Structured pose outputs
------
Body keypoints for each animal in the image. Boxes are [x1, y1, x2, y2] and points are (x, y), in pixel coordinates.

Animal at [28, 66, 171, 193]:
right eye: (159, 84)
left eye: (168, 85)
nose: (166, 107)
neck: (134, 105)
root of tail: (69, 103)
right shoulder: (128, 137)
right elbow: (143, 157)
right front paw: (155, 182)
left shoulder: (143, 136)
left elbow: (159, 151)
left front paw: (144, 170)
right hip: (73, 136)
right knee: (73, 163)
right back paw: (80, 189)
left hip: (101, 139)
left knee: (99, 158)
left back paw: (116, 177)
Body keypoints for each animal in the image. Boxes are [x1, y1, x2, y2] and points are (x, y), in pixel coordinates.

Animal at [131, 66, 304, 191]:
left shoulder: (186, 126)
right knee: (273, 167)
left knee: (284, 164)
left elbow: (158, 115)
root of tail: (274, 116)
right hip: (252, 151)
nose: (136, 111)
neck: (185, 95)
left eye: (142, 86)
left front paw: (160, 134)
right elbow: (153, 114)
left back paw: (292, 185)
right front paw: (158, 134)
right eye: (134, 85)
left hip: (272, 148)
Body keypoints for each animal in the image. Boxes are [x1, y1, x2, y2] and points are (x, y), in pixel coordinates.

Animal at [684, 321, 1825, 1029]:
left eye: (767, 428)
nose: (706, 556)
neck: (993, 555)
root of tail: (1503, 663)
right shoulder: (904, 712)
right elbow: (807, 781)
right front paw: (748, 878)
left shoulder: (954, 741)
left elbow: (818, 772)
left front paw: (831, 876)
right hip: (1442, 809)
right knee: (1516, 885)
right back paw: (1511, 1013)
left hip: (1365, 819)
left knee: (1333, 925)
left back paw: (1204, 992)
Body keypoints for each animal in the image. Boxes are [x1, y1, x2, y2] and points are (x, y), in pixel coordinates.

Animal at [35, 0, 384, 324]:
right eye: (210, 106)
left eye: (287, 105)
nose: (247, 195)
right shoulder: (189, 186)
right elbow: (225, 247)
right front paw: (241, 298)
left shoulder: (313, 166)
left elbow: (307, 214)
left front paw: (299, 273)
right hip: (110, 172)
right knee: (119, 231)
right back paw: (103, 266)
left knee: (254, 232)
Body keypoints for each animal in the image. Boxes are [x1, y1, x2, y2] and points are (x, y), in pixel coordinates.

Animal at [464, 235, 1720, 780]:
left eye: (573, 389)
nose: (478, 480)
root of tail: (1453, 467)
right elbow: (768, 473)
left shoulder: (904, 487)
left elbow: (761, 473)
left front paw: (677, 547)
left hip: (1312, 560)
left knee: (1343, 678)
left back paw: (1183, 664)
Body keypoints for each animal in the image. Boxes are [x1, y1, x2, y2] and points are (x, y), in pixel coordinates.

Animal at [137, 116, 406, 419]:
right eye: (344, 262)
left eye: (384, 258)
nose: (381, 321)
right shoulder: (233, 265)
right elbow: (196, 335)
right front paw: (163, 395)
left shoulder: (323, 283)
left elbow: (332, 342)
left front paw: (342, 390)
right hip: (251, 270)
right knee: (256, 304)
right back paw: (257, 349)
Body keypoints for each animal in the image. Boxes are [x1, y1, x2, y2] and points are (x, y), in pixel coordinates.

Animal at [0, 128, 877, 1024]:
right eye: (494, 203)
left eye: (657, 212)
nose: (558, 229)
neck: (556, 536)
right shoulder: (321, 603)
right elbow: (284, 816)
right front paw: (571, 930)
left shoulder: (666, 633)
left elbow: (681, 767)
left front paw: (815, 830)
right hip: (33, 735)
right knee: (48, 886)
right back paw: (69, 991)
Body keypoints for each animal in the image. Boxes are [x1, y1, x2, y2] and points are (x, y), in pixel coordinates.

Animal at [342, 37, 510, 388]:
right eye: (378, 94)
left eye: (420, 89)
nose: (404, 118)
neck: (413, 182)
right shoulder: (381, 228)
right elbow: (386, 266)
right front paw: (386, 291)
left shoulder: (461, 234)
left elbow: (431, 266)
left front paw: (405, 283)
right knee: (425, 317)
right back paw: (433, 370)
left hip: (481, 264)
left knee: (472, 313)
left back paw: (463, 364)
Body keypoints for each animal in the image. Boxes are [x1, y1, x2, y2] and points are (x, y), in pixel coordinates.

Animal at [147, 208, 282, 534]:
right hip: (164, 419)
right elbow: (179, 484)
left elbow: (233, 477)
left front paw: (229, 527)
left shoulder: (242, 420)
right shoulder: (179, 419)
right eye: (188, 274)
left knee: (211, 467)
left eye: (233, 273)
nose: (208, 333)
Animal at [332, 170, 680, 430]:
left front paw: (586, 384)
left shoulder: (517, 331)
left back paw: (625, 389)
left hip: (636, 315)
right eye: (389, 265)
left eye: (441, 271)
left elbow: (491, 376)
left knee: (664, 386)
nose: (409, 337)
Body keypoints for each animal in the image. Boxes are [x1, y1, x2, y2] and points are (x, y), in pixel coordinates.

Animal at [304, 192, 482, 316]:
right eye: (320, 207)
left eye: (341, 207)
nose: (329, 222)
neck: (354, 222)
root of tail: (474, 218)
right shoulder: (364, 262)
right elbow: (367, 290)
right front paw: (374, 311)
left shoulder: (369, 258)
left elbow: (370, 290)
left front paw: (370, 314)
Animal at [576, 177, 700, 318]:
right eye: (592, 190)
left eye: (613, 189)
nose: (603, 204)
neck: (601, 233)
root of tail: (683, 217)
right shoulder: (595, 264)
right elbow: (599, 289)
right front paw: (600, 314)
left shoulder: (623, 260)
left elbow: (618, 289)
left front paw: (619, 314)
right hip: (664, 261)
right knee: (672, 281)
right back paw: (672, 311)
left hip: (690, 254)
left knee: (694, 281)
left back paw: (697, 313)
------
▶ **Task brief**
Please show every line of the records that holds the word "nose".

▶ **Task answer**
nose: (166, 107)
nose: (136, 111)
nose: (706, 556)
nose: (247, 195)
nose: (478, 480)
nose: (381, 321)
nose: (558, 229)
nose: (404, 118)
nose: (208, 333)
nose: (409, 337)
nose: (329, 222)
nose: (603, 204)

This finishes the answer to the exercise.